PASSAGE TO READ.
++++++

The model is mathematically simple and efficient in terms aof computation and implementation. However, it is not clear how useful this approach is for calculating emissions in the real-world, as the model is based on a steady-state assumption of emission with constant meteorological conditions over homogenous terrain. Therefore, it is unlikely that the GP approach can be used for conditions at oil and gas sites which include flow obstructions and are often located in heterogenous surroundings [38,45].

2.5.2. Backward Lagrangian Stochastic (bLS) Approach

The backward Lagrangian Stochastic (bLS) approach tracks the trajectories of released particles in the atmosphere [27,36,37,38] inversely from the detector to the emission source using stochastic processes that simulate the turbulent nature of the dispersion [27]. The bLS model used in this study was WindTrax (version 2.0.9.7) developed by Thunder Beach Scientific (Nova Scotia, Canada) [37]. Data input to the model comprised 5-minute averages of wind speed, wind direction, air temperature, barometric pressure, PGSC, CH4 mixing ratios, background mixing ratios, roughness length, meteorological measurement location/heights, source location/height, and measurement location/height [Table S4].
The initial number of particles used in the inversion for each 5-minute measurement was 500,000. In the advent of a quantification error, the number of particles was increased in steps of 1 million from 1 million to 20 million until the error was resolved. Despite increasing particle count, 18 samples did not resolve the errors using 20 million particles. The average particle count used for the simulations was 6.4 million.

++++++

PROVIDED DATA.
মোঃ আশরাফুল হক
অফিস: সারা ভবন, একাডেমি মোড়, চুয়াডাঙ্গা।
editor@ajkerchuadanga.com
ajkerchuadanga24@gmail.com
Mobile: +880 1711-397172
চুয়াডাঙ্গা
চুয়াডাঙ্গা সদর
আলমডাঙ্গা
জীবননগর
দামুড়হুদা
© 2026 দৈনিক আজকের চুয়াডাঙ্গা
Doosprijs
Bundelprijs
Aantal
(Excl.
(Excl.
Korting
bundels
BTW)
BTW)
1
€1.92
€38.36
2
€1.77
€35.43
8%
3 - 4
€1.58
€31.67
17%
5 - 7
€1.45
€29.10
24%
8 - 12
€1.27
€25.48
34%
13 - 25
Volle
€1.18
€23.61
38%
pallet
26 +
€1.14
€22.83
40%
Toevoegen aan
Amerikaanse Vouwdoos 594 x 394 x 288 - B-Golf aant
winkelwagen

++++++

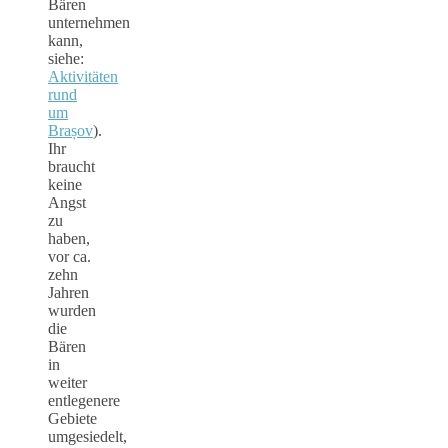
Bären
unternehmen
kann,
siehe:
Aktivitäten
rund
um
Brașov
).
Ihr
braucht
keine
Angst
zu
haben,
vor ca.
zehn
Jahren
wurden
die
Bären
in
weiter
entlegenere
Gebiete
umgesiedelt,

++++++

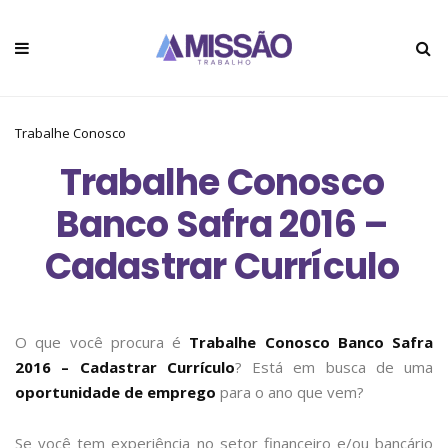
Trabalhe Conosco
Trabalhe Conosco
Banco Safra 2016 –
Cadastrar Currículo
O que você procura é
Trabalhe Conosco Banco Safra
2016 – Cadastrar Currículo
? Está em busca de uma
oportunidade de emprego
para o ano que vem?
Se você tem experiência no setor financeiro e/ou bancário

++++++

EXERCISE BRIEF. Continue the passage on modeling methane emissions at oil and gas sites, starting after its final sentence.

THE ANSWER.
2.6. Performance Analysis

The calculated emissions were compared against the known controlled-release values to evaluate models’ performance in varying meteorological conditions and plume geometries. Metrics used to assess model performance for this study were: 1. calculated emissions within a factor of two of the known emission rate (FAC2) [equation S1]; 2. the geometric mean (GM) bias calculated by using geometric mean of the ratio of estimated to known emission [equation S2]; 3. the median factor of error (MFoE) calculated by taking exponential of median absolute logarithmic error between estimated and known emission [equation S3] [47,48]; 4. mean absolute error (MAE) calculated as the mean of absolute difference between estimated and known emission rate [equation S4]; 5. the root mean square error (RMSE) calculated as a square root of mean of the squared differences between estimated and known emission [equation S5]; and 6. mean absolute bias (MB) calculated as the mean of the signed difference between estimated and known emission [equation S6].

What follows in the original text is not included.